Job
Please reproduce word for word the part of the crm114 debugger text between "and contains a" and "crm114 script execution.", inclusive.

Text passage

Note that you do not need to separate debugger commands and their first
     parameter by whitespace; this may however be easier on the human doing
     the typing, so lines like

          n5

     or

          co

     are identical to their whitespaced counterparts:

          n 5

     and

          c o

Also note that whitespace is not necessary - though it helps you, the user,
to better see what you are doing. The command sequence

  n ie ; v > 5

can therefore also be written without any whitespace like this

  nie;v>5

which might put a shudder or a smile on folks who remember editors like
TECO, as this is getting close to line noise too.


The debugger prompt: how to 'read' it
-------------------------------------

It looks somewhat like this:

  crm-dbg[0|Ai-]>

and contains a wealth of information within the [] square brackets:

- The initial number is the current stack call depth (zero-based) of the
  crm114 script execution.

  For instance, you may find that a 'trap' catching a fault inside a
  'call'ed routine does not unwind the stack like 'return', despite the fact
  that the code looks like the 'trap' is in the main code line (see
  mailreaver.crm et al for an example of that): developers that come from a
  classic programming background may be misled by this visual 'cue' as
  crm114 does in fact NOT support 'scope' for variables or code flow in the
  classic sense; in other words: all variables are visible globally, no
  matter where and when they were instanciated, and trap- ped faults do not
  cause stack unwinding, just because the 'trap' is several 'layers' of '}'
  closing braces down the code line.

[Dataset records]
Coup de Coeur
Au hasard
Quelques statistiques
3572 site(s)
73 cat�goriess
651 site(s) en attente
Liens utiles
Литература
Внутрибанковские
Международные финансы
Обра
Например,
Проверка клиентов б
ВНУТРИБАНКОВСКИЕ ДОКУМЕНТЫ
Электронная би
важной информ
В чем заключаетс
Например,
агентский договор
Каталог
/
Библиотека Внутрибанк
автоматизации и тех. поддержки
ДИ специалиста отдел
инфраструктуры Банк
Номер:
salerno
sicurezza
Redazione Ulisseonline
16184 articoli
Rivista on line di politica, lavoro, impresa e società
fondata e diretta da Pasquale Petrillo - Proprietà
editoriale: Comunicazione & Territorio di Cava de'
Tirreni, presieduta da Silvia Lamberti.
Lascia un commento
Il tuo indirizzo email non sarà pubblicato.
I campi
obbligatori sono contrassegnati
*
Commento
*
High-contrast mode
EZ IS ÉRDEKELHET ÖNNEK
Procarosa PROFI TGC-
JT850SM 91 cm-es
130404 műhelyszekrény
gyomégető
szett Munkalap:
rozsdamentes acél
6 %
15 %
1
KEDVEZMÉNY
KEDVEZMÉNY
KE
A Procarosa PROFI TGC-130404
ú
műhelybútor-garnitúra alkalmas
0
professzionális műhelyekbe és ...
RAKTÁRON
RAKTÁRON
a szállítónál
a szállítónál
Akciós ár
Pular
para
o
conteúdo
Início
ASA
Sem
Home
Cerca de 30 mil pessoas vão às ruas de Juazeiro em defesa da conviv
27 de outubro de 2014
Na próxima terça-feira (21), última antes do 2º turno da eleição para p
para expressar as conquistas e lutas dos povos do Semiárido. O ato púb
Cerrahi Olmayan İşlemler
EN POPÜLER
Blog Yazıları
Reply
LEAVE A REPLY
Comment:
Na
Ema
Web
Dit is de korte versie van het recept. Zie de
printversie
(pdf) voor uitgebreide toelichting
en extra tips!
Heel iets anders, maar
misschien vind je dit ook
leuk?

Reply to the exercise
and contains a wealth of information within the [] square brackets:

- The initial number is the current stack call depth (zero-based) of the
  crm114 script execution.